[Dataset items]
● ● ● ● ●

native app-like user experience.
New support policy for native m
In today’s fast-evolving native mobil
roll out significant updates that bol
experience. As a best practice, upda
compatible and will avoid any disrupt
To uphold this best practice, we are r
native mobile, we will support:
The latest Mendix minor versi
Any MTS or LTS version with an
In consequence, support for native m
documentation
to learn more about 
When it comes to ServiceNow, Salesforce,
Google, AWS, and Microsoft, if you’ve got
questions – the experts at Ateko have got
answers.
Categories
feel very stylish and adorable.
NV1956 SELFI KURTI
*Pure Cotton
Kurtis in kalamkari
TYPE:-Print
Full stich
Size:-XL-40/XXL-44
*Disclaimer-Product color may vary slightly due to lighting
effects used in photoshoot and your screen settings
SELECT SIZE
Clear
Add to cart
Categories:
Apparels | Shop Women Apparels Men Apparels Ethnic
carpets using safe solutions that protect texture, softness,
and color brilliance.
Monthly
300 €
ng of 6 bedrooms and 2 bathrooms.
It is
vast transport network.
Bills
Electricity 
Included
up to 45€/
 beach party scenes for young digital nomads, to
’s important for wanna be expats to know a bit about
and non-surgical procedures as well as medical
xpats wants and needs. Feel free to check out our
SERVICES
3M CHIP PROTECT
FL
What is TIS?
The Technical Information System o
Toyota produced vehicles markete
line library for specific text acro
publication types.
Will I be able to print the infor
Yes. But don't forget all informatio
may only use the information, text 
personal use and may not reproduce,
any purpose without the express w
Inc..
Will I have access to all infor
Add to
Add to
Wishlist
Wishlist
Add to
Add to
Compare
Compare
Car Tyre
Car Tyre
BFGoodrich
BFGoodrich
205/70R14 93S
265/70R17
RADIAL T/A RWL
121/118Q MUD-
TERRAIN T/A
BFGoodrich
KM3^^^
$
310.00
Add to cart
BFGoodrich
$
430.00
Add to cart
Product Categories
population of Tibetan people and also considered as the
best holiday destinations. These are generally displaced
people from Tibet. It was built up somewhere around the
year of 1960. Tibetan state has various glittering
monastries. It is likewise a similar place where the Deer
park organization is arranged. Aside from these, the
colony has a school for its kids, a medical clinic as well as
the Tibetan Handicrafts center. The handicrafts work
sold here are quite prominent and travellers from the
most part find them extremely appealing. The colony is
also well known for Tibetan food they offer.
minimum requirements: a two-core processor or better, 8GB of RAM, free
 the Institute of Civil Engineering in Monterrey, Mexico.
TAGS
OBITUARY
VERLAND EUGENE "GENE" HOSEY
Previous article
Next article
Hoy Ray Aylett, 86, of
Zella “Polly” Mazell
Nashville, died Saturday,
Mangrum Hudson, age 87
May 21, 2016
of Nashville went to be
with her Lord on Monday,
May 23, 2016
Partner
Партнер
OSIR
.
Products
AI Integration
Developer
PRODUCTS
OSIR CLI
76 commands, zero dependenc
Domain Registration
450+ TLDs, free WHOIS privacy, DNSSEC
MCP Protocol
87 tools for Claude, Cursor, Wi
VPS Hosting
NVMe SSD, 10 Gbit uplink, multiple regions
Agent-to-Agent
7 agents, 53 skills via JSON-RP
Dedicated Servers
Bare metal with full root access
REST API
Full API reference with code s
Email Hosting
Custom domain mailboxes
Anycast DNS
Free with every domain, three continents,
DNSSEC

● ● ● ● ●

- **About this exercise**
The response must consist of all the data, reproduced without alteration.

- **Exercise result**
native app-like user experience.
New support policy for native m
In today’s fast-evolving native mobil
roll out significant updates that bol
experience. As a best practice, upda
compatible and will avoid any disrupt
To uphold this best practice, we are r
native mobile, we will support:
The latest Mendix minor versi
Any MTS or LTS version with an
In consequence, support for native m
documentation
to learn more about 
When it comes to ServiceNow, Salesforce,
Google, AWS, and Microsoft, if you’ve got
questions – the experts at Ateko have got
answers.
Categories
feel very stylish and adorable.
NV1956 SELFI KURTI
*Pure Cotton
Kurtis in kalamkari
TYPE:-Print
Full stich
Size:-XL-40/XXL-44
*Disclaimer-Product color may vary slightly due to lighting
effects used in photoshoot and your screen settings
SELECT SIZE
Clear
Add to cart
Categories:
Apparels | Shop Women Apparels Men Apparels Ethnic
carpets using safe solutions that protect texture, softness,
and color brilliance.
Monthly
300 €
ng of 6 bedrooms and 2 bathrooms.
It is
vast transport network.
Bills
Electricity 
Included
up to 45€/
 beach party scenes for young digital nomads, to
’s important for wanna be expats to know a bit about
and non-surgical procedures as well as medical
xpats wants and needs. Feel free to check out our
SERVICES
3M CHIP PROTECT
FL
What is TIS?
The Technical Information System o
Toyota produced vehicles markete
line library for specific text acro
publication types.
Will I be able to print the infor
Yes. But don't forget all informatio
may only use the information, text 
personal use and may not reproduce,
any purpose without the express w
Inc..
Will I have access to all infor
Add to
Add to
Wishlist
Wishlist
Add to
Add to
Compare
Compare
Car Tyre
Car Tyre
BFGoodrich
BFGoodrich
205/70R14 93S
265/70R17
RADIAL T/A RWL
121/118Q MUD-
TERRAIN T/A
BFGoodrich
KM3^^^
$
310.00
Add to cart
BFGoodrich
$
430.00
Add to cart
Product Categories
population of Tibetan people and also considered as the
best holiday destinations. These are generally displaced
people from Tibet. It was built up somewhere around the
year of 1960. Tibetan state has various glittering
monastries. It is likewise a similar place where the Deer
park organization is arranged. Aside from these, the
colony has a school for its kids, a medical clinic as well as
the Tibetan Handicrafts center. The handicrafts work
sold here are quite prominent and travellers from the
most part find them extremely appealing. The colony is
also well known for Tibetan food they offer.
minimum requirements: a two-core processor or better, 8GB of RAM, free
 the Institute of Civil Engineering in Monterrey, Mexico.
TAGS
OBITUARY
VERLAND EUGENE "GENE" HOSEY
Previous article
Next article
Hoy Ray Aylett, 86, of
Zella “Polly” Mazell
Nashville, died Saturday,
Mangrum Hudson, age 87
May 21, 2016
of Nashville went to be
with her Lord on Monday,
May 23, 2016
Partner
Партнер
OSIR
.
Products
AI Integration
Developer
PRODUCTS
OSIR CLI
76 commands, zero dependenc
Domain Registration
450+ TLDs, free WHOIS privacy, DNSSEC
MCP Protocol
87 tools for Claude, Cursor, Wi
VPS Hosting
NVMe SSD, 10 Gbit uplink, multiple regions
Agent-to-Agent
7 agents, 53 skills via JSON-RP
Dedicated Servers
Bare metal with full root access
REST API
Full API reference with code s
Email Hosting
Custom domain mailboxes
Anycast DNS
Free with every domain, three continents,
DNSSEC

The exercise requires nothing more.